[Short-answer chart tasks]
* * *

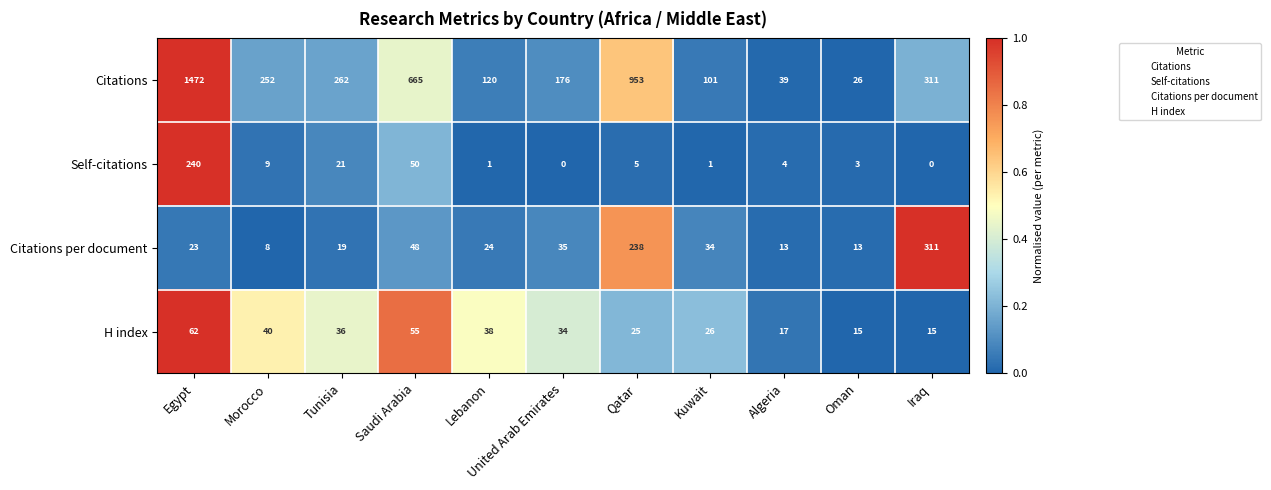

Which series has the largest total across all categories?

Citations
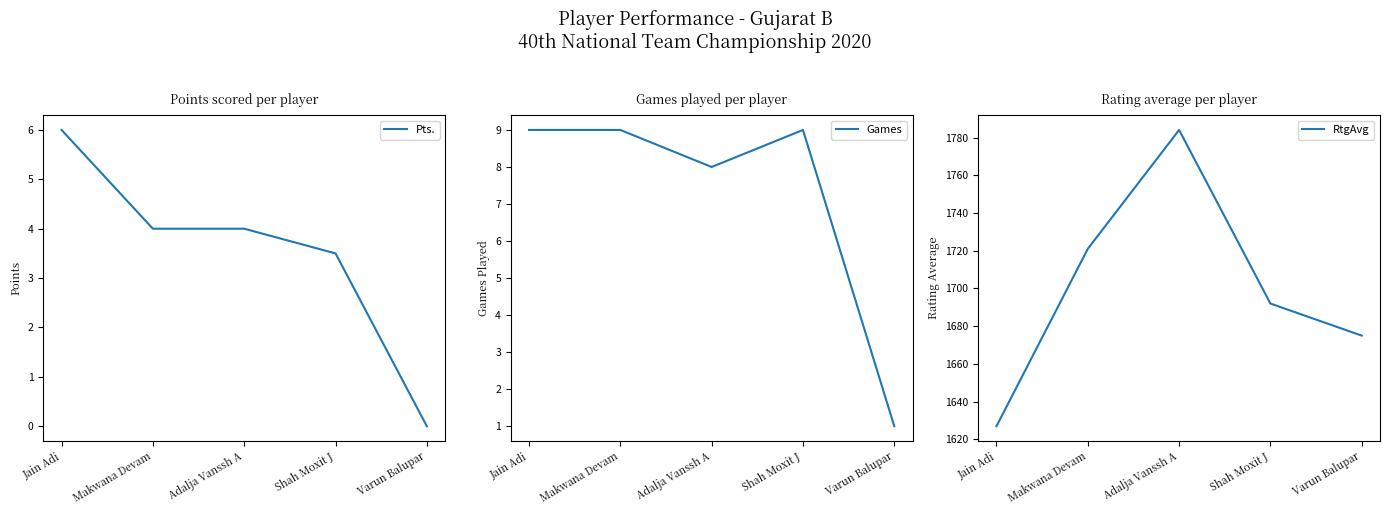

Reading right to left, list all the values displayed in this chart.

Pts.: 0.0	3.5	4.0	4.0	6.0
Games: 1.0	9.0	8.0	9.0	9.0
RtgAvg: 1675.0	1692.0	1784.0	1721.0	1627.0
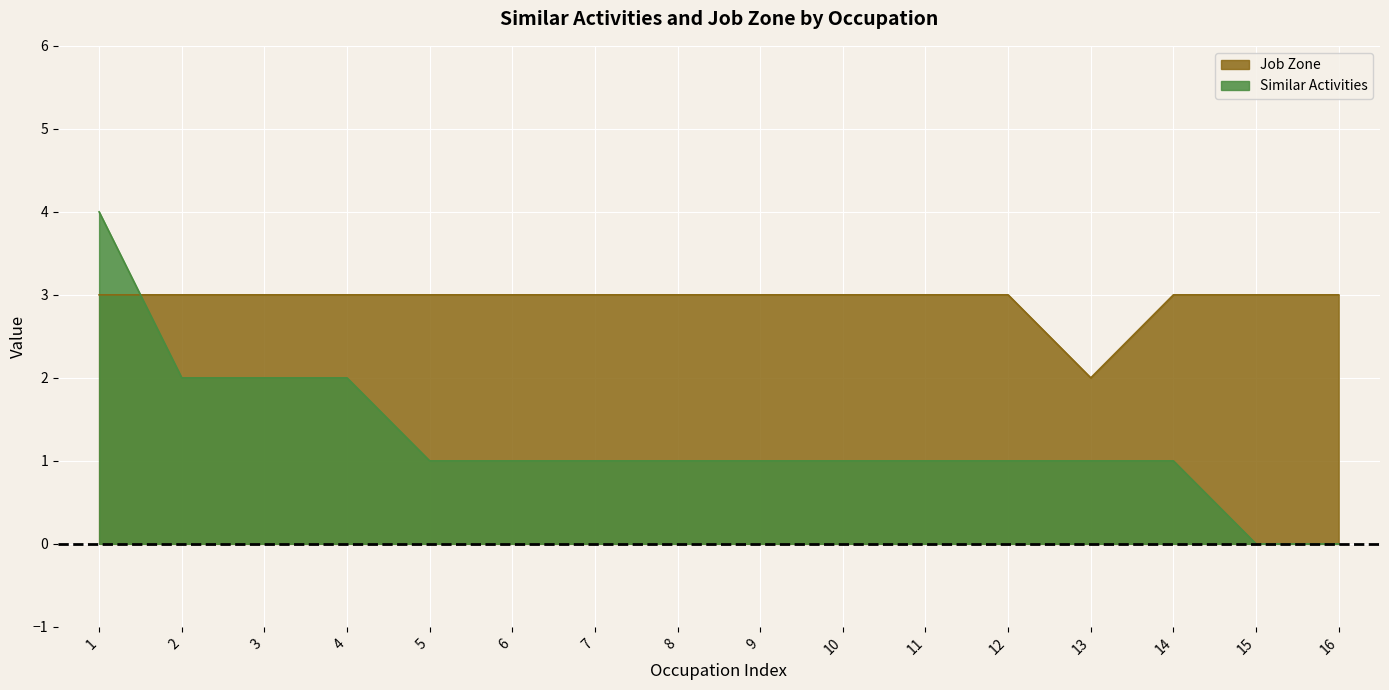

List the series in order of their peak value, lowest first.

Job Zone, Similar Activities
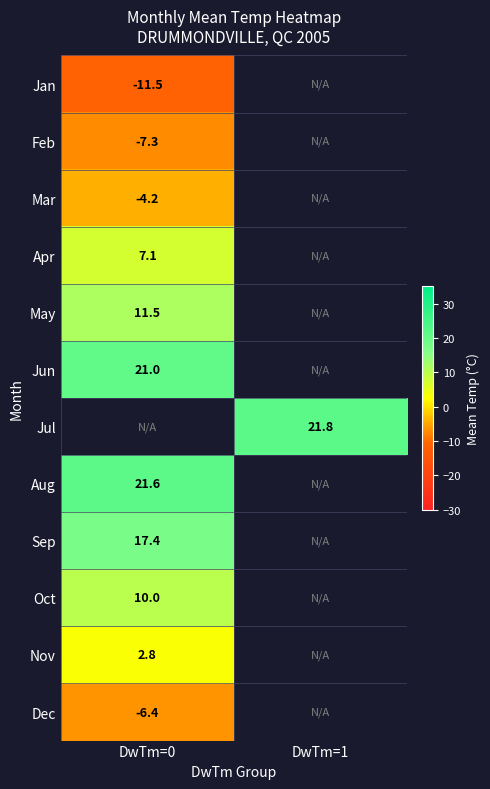

At how many categories does at least one series exceed -3?

2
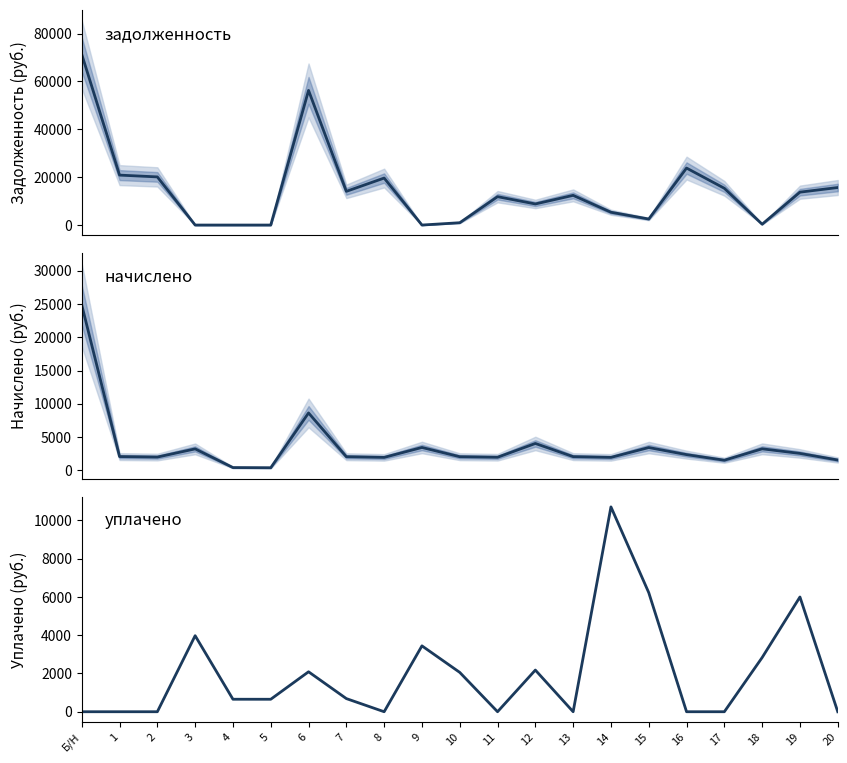

Reading left to right, extract all data points from this chart.

задолженность: 71294.2	20858.8	20109.9	0.0	0.0	0.0	56238.9	14075.9	19628.8	0.9	972.7	11851.5	8808.2	12403.7	5348.8	2519.8	23800.4	15350.0	343.9	13737.9	15670.8
начислено: 24889.7	2077.9	2003.3	3234.1	426.2	400.0	8642.0	2056.6	1955.3	3447.2	2056.6	1976.7	4049.3	2067.3	1955.3	3436.6	2371.0	1529.1	3244.8	2552.1	1561.1
уплачено: 0.0	0.0	0.0	3976.0	653.0	652.0	2089.0	687.0	0.0	3444.0	2057.1	0.0	2178.0	0.0	10710.0	6227.5	0.0	0.0	2834.1	6000.0	0.0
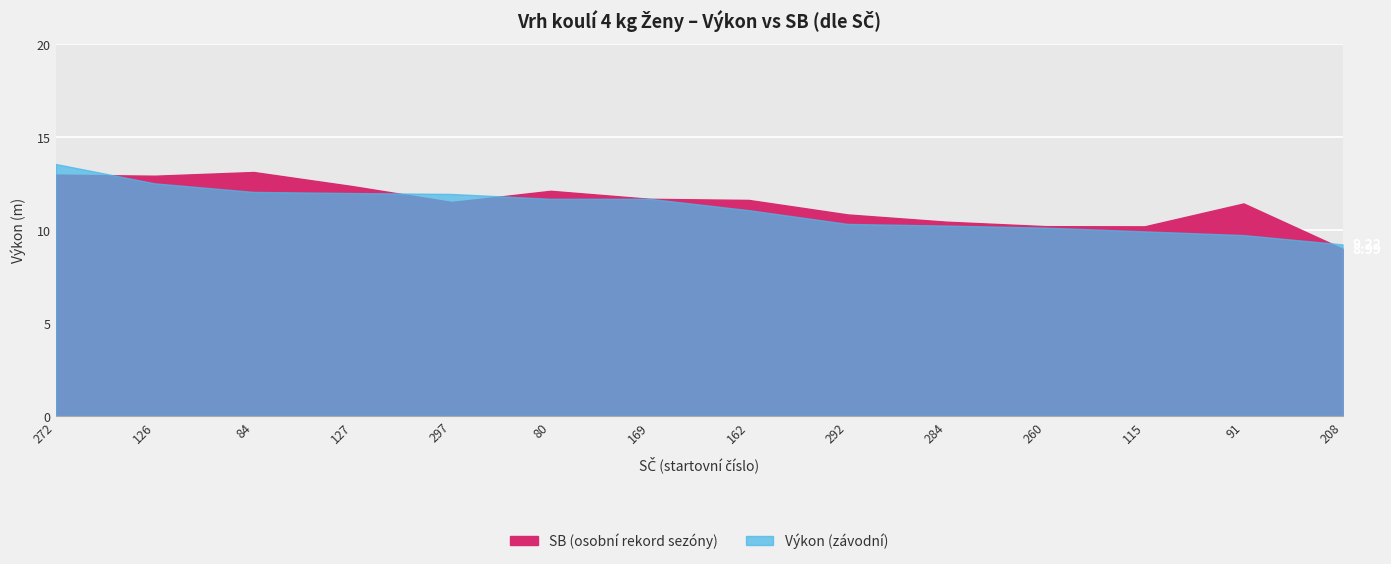

What are all the series names shown in the legend?

Výkon, SB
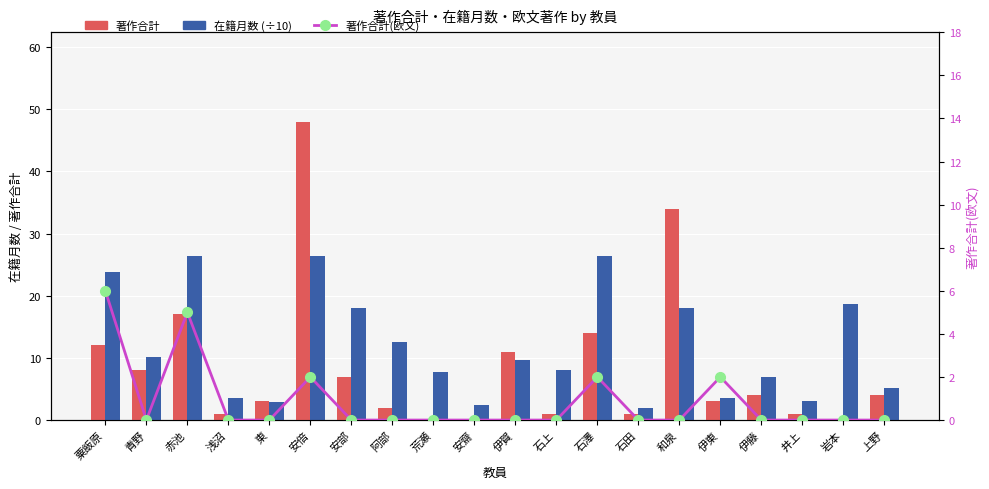

How many positive values does the 著作合計 series have?

17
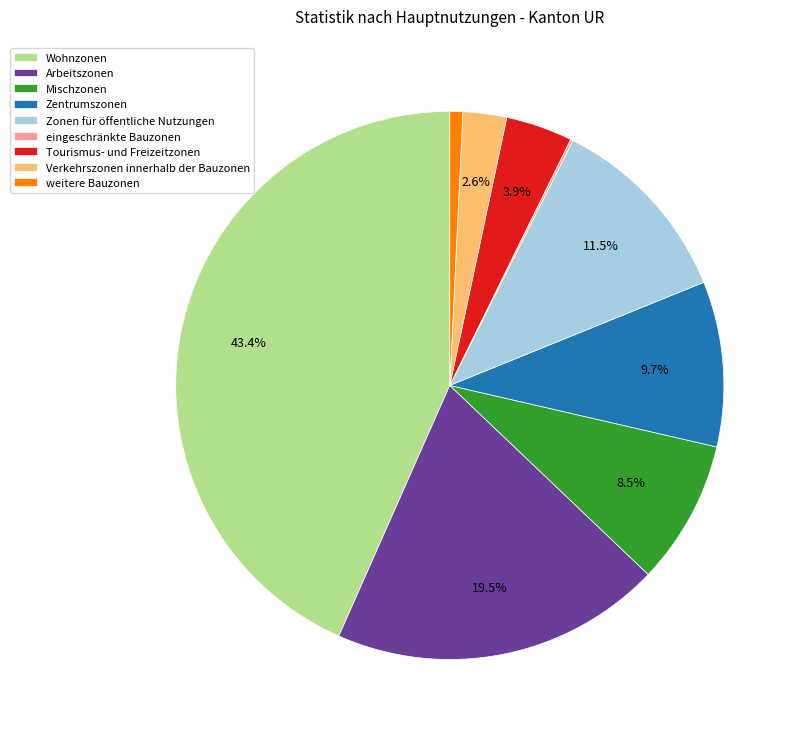

To the nearest percent, what percentage of the pie is Tourismus- und Freizeitzonen?

4%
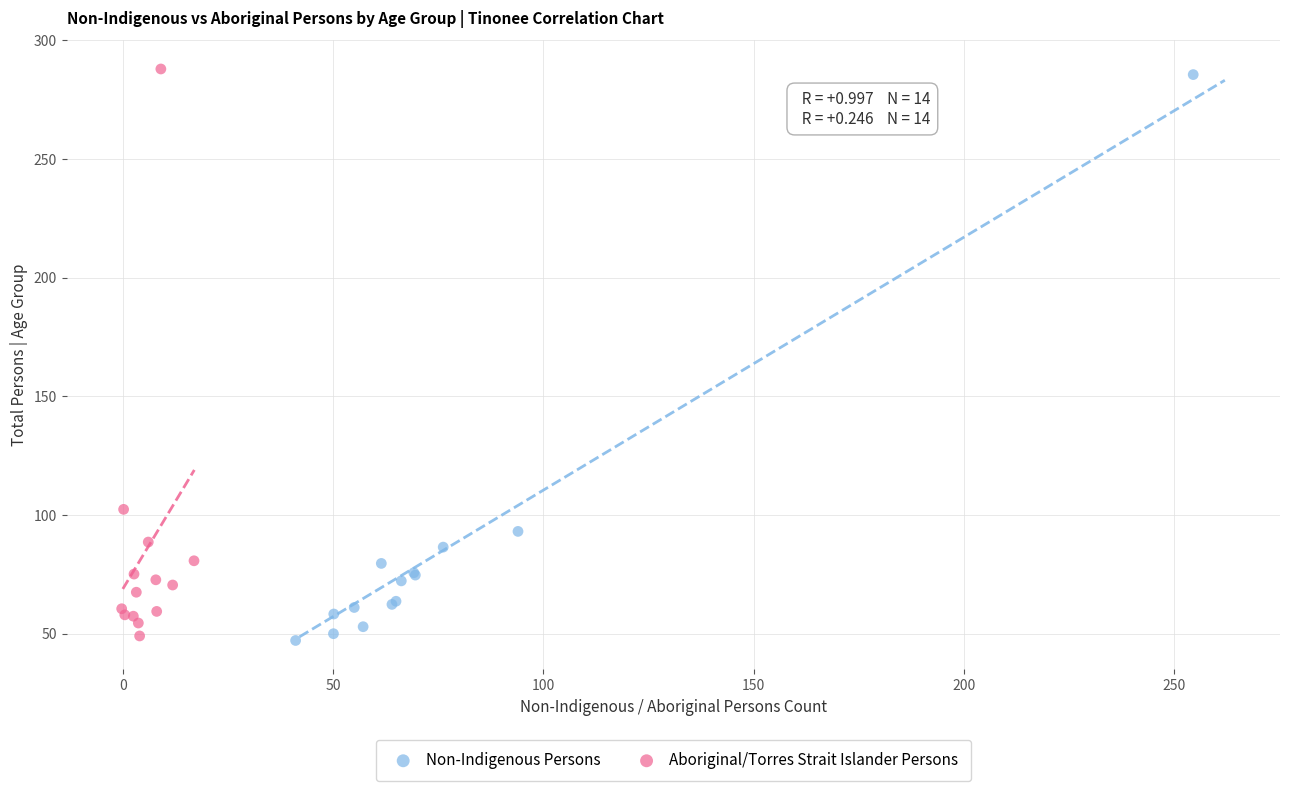

Which series has the largest Y range (max minus min)?

Aboriginal/Torres Strait Islander Persons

* * *

Give every line of the items above as a Markdown table with the columns No. and Line, numbering the rows and skipping blank lines. Leave the pictures out.

| No. | Line |
|---|---|
| 1 | Which series has the largest total across all categories? |
| 2 | Citations |
| 3 | Reading right to left, list all the values displayed in this chart. |
| 4 | Pts.: 0.0	3.5	4.0	4.0	6.0 |
| 5 | Games: 1.0	9.0	8.0	9.0	9.0 |
| 6 | RtgAvg: 1675.0	1692.0	1784.0	1721.0	1627.0 |
| 7 | List the series in order of their peak value, lowest first. |
| 8 | Job Zone, Similar Activities |
| 9 | At how many categories does at least one series exceed -3? |
| 10 | 2 |
| 11 | Reading left to right, extract all data points from this chart. |
| 12 | задолженность: 71294.2	20858.8	20109.9	0.0	0.0	0.0	56238.9	14075.9	19628.8	0.9	972.7	11851.5	8808.2	12403.7	5348.8	2519.8	23800.4	15350.0	343.9	13737.9	15670.8 |
| 13 | начислено: 24889.7	2077.9	2003.3	3234.1	426.2	400.0	8642.0	2056.6	1955.3	3447.2	2056.6	1976.7	4049.3	2067.3	1955.3	3436.6	2371.0	1529.1	3244.8	2552.1	1561.1 |
| 14 | уплачено: 0.0	0.0	0.0	3976.0	653.0	652.0	2089.0	687.0	0.0	3444.0	2057.1	0.0	2178.0	0.0	10710.0	6227.5	0.0	0.0	2834.1	6000.0	0.0 |
| 15 | What are all the series names shown in the legend? |
| 16 | Výkon, SB |
| 17 | How many positive values does the 著作合計 series have? |
| 18 | 17 |
| 19 | To the nearest percent, what percentage of the pie is Tourismus- und Freizeitzonen? |
| 20 | 4% |
| 21 | Which series has the largest Y range (max minus min)? |
| 22 | Aboriginal/Torres Strait Islander Persons |